After hitting $40/bbl overnight for the first time in three months, crude prices reversed sharply following a Bloomberg report OPEC+ and its allies are having trouble in striking a deal this week to extend their historic output cuts because “Saudi Arabia and Russia drew a hard line over quota cheating by some nations.”
The two leaders of OPEC+ reportedly told several cartel members ahead of the meeting on Thursday when a production cut extension was expected to be discussed, that record output cuts may not be feasible if Iraq and Nigeria don’t make firm commitments to curtail supply.

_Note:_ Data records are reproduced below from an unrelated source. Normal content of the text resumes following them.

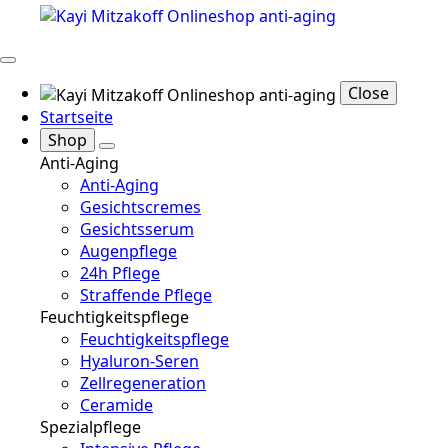
Close
Startseite
Shop
Anti-Aging
Anti-Aging
Gesichtscremes
Gesichtsserum
Augenpflege
24h Pflege
Straffende Pflege
Feuchtigkeitspflege
Feuchtigkeitspflege
Hyaluron-Seren
Zellregeneration
Ceramide
Spezialpflege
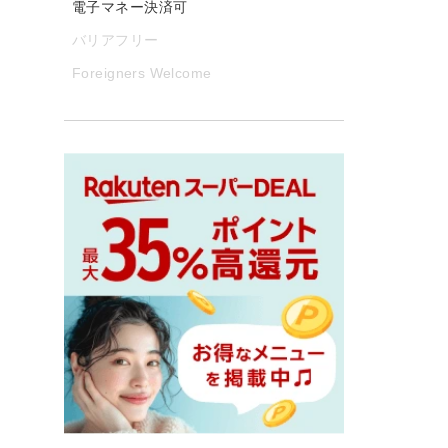
電子マネー決済可
バリアフリー
Foreigners Welcome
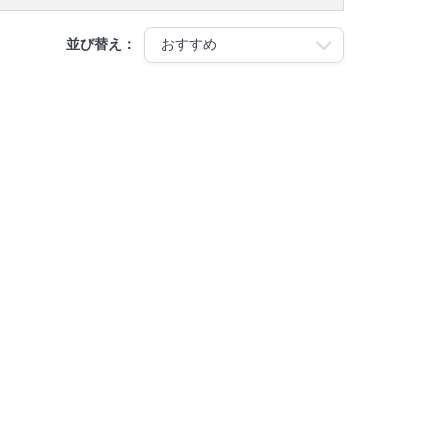
並び替え：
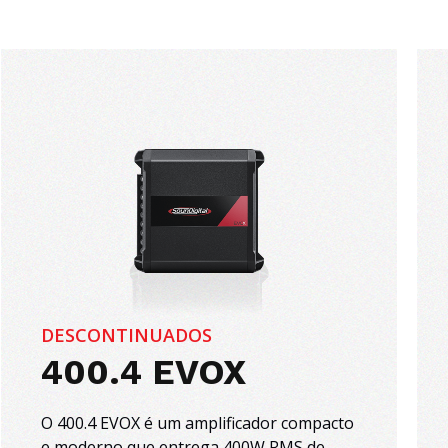
DESCONTINUADOS
400.4 EVOX
O 400.4 EVOX é um amplificador compacto
e moderno que entrega 400W RMS de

The group is expected to discuss extending production cuts by one to three months. The existing agreement calls for easing cuts from July, a plan Russia has agreed to. Meanwhile, the group is watching developments in US shale as oil-drilling rigs contract for the eleventh week.

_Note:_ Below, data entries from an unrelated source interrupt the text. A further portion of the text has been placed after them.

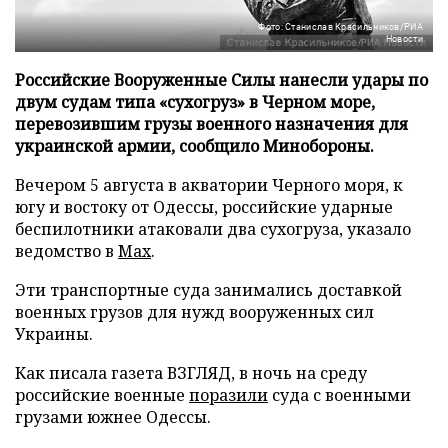
Фото: Станислав Красильников/РИА
Новости
Российские Вооруженные Силы нанесли удары по
двум судам типа «сухогруз» в Черном море,
перевозившим грузы военного назначения для
украинской армии, сообщило Минобороны.
Вечером 5 августа в акватории Черного моря, к
югу и востоку от Одессы, российские ударные
беспилотники атаковали два сухогруза, указало
ведомство в
Max
.
Эти транспортные суда занимались доставкой
военных грузов для нужд вооруженных сил
Украины.
Как писала газета ВЗГЛЯД, в ночь на среду
российские военные
поразили
суда с военными
грузами южнее Одессы.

While the global oil market remains oversupplied, the latest rally in crude prices was sparked by hopes demand will surge as the global economy reopens, and OPEC+ could extend production cuts. But with WTI contracts rallying 279% in 25 sessions, higher prices could lead to shale coming back online, which is something OPEC+ does not want.

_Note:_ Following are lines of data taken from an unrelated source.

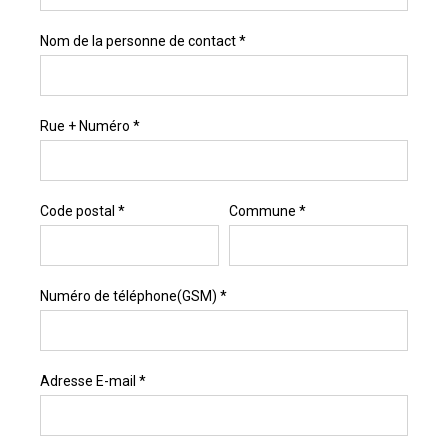
Nom de la personne de contact *
Rue + Numéro *
Code postal *
Commune *
Numéro de téléphone(GSM) *
Adresse E-mail *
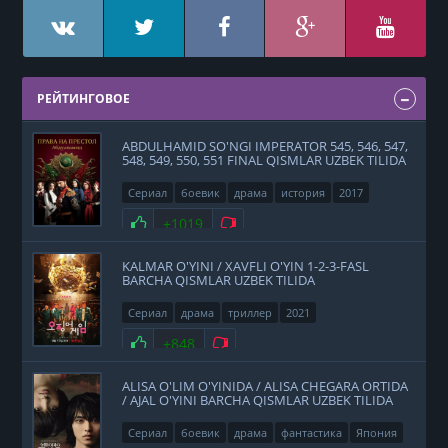
РЕЙТИНГОВОЕ
ABDULHAMID SO'NGI IMPERATOR 545, 546, 547,
548, 549, 550, 551 FINAL QISMLAR UZBEK TILIDA
Сериал
боевик
драма
история
2017
Нравится
+1019
Не нравится
KALMAR O'YINI / XAVFLI O'YIN 1-2-3-FASL
BARCHA QISMLAR UZBEK TILIDA
Сериал
драма
триллер
2021
Нравится
+848
Не нравится
ALISA O'LIM O'YINIDA / ALISA CHEGARA ORTIDA
/ AJAL O'YINI BARCHA QISMLAR UZBEK TILIDA
Сериал
боевик
драма
фантастика
Япония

To date, there is still no agreement to extend production output cuts. And while cut optimism has rocketed crude prices higher in the last month, delegates said Saudi Arabia and Russia want pledges from all members that they would abide by future cuts.
Saudi Arabia showed “good compliance with the pact by reducing its output by 2.9 million barrels a day in May to 8.7 million,” said Salih Yilmaz, an analyst at Bloomberg Intelligence.
“The kingdom may now look to provide further support for oil prices by leading OPEC to extend current output cuts for a couple of months,” said Yilmaz.
As for crude’s rally, well, the continuation or reversal appears to be in the hands of OPEC+ this week.